Oh ya, Saudara, saya agak sedikit terganggu saat butiran-butiran bubuk susu dalam kaleng itu mengatakan saya bahagia dibeli dan bangga meninggalkannya. Seolah-olah ia tak pernah dibeli saja. Jangan percaya. Ia juga sering dibeli, tapi tak sesering saya. Alasannya Saudara pasti tahu, jelas saja karena ia lebih banyak. Bayi-bayi gemas itu tentu butuh waktu lebih lama untuk menghabiskannya dibanding menghabiskan saya. Fokusnya hanya pada calon pembeli yang kesulitan ekonomi.
Saudara, saya bukan sedang ingin membela diri dan menyudutkan saudara satu rahim saya itu. Karena saya sudah terbiasa dengan cerita-cerita yang dikarang oleh mereka-mereka yang berpura-pura menderita. Saudara beli saja ya, bubuk susu yang sesuai dengan kebutuhan saudara.
Pembeli Bubuk Susu
Sebenarnya saya tidak terlibat dalam perdebatan bubuk susu yang sudah Saudara baca di atas. Saya hanya seorang bapak muda yang tengah kaget ternyata kehidupan sudah sampai di sini. Sampai-sampai bubuk susu yang tengah berdebat saja masuk ke telinga saya. Jelas saya sudah hilang kesadaran. Bagaimana bisa percakapan benda mati menjadi sumber kebisingan tiap saya masuk minimarket.
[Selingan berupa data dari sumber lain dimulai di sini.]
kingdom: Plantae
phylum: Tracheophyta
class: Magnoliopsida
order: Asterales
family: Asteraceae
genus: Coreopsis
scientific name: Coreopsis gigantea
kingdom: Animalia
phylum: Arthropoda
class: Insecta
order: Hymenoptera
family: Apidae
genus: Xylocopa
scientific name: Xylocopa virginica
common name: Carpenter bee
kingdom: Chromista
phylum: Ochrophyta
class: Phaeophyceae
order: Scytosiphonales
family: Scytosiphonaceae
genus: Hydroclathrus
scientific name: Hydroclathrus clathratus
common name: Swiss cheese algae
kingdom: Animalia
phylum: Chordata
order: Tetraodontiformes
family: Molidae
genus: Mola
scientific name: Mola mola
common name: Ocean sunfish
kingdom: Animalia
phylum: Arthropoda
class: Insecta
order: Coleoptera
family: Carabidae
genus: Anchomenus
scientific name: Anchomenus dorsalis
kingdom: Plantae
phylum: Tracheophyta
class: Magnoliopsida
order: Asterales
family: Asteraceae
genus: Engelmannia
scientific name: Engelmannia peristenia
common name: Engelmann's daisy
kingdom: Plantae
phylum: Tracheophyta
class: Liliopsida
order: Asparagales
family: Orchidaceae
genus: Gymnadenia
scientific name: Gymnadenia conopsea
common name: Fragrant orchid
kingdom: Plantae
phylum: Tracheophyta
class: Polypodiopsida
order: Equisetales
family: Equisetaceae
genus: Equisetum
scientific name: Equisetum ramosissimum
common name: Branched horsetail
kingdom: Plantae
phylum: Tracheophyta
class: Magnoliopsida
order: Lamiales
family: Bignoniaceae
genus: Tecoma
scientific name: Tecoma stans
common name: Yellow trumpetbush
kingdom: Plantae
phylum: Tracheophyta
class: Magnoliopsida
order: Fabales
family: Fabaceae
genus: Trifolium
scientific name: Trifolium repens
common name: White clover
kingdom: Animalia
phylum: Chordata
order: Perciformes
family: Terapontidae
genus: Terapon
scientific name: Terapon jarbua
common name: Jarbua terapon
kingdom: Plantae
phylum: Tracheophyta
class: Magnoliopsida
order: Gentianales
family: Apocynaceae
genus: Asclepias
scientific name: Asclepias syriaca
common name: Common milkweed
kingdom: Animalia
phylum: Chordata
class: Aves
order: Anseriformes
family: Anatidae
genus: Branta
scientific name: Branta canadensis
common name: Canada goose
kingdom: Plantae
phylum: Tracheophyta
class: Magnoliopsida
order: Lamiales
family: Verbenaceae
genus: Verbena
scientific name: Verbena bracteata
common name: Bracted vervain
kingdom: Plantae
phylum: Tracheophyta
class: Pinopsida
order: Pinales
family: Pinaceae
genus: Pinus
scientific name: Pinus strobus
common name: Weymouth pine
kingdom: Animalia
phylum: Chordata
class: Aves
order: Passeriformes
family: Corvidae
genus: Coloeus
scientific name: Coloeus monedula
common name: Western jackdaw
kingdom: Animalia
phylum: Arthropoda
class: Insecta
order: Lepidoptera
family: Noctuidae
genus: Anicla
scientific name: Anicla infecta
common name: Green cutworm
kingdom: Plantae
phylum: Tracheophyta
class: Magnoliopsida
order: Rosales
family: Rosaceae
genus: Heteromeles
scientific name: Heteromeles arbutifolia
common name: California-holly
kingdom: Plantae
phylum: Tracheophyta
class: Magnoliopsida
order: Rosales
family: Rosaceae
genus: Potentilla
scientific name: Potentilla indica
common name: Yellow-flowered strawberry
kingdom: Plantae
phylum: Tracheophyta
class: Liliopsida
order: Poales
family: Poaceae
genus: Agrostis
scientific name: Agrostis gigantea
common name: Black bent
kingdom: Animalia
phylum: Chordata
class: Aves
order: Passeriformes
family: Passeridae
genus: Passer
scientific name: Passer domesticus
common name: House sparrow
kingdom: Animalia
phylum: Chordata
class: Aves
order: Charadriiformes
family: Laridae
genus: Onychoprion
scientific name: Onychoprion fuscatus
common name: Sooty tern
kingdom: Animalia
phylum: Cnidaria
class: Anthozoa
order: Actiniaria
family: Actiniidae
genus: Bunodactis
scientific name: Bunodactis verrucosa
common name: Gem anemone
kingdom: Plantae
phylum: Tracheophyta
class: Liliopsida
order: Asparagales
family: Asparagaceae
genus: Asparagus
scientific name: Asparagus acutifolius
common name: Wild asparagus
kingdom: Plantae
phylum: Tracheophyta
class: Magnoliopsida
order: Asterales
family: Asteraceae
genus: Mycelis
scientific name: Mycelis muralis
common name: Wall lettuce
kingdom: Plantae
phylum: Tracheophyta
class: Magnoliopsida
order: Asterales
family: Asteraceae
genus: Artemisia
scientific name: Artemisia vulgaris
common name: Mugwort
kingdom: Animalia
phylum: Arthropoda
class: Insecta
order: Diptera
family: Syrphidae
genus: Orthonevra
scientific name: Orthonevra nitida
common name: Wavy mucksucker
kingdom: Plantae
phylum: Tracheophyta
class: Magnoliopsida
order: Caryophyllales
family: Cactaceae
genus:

Membeli susu menjadi rutinitas saya akhir-akhir ini. Bukan karena istri saya yang malas memberi asi untuk anak kami yang baru saja menjadi penghuni bumi. Ia sungguh mati-matian ingin melakukannya, tapi Saudara tentu tahu bahwa tak semua hal dapat terlaksana sesuai rencana. Maka saya coba menikmati adegan perdebatan bubuk susu yang entah kapan akan berakhir itu.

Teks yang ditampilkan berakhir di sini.